_TASK DETAILS_
Repeat, word for word, every line of the listing below from its first line up to and including the line with "ocikedy pozastaviť/znovu aktivovať vo svojom".

[AVAILABLE DATA Boundary: Start]

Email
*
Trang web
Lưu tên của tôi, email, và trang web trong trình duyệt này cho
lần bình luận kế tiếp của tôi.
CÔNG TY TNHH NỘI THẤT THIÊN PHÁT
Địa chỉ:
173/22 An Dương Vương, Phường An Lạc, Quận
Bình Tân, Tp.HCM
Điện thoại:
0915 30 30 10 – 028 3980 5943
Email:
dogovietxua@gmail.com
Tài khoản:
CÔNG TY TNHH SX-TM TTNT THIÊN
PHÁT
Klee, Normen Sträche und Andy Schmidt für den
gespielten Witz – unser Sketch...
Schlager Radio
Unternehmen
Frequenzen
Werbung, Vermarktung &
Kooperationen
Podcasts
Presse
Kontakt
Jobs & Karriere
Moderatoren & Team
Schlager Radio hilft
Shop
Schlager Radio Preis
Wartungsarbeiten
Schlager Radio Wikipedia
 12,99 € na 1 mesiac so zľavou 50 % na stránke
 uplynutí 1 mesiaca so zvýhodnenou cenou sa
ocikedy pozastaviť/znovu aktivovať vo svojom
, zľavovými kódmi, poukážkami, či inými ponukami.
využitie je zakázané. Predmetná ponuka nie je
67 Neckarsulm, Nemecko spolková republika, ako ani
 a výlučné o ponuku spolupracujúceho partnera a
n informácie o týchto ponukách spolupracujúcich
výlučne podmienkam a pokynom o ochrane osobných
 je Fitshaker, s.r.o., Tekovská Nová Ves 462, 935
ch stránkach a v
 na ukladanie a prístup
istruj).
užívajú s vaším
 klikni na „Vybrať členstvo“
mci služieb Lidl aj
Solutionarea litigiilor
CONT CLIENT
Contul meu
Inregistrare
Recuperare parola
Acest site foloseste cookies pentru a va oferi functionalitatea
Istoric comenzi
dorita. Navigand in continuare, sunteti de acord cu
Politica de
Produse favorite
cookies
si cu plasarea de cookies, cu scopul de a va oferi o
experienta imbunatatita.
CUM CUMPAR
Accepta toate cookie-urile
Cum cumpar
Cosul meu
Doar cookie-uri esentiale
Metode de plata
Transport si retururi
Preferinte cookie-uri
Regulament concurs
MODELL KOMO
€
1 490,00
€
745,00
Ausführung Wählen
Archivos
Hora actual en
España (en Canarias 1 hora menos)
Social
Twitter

[AVAILABLE DATA Boundary: End]

_ANSWER AREA_
Email
*
Trang web
Lưu tên của tôi, email, và trang web trong trình duyệt này cho
lần bình luận kế tiếp của tôi.
CÔNG TY TNHH NỘI THẤT THIÊN PHÁT
Địa chỉ:
173/22 An Dương Vương, Phường An Lạc, Quận
Bình Tân, Tp.HCM
Điện thoại:
0915 30 30 10 – 028 3980 5943
Email:
dogovietxua@gmail.com
Tài khoản:
CÔNG TY TNHH SX-TM TTNT THIÊN
PHÁT
Klee, Normen Sträche und Andy Schmidt für den
gespielten Witz – unser Sketch...
Schlager Radio
Unternehmen
Frequenzen
Werbung, Vermarktung &
Kooperationen
Podcasts
Presse
Kontakt
Jobs & Karriere
Moderatoren & Team
Schlager Radio hilft
Shop
Schlager Radio Preis
Wartungsarbeiten
Schlager Radio Wikipedia
 12,99 € na 1 mesiac so zľavou 50 % na stránke
 uplynutí 1 mesiaca so zvýhodnenou cenou sa
ocikedy pozastaviť/znovu aktivovať vo svojom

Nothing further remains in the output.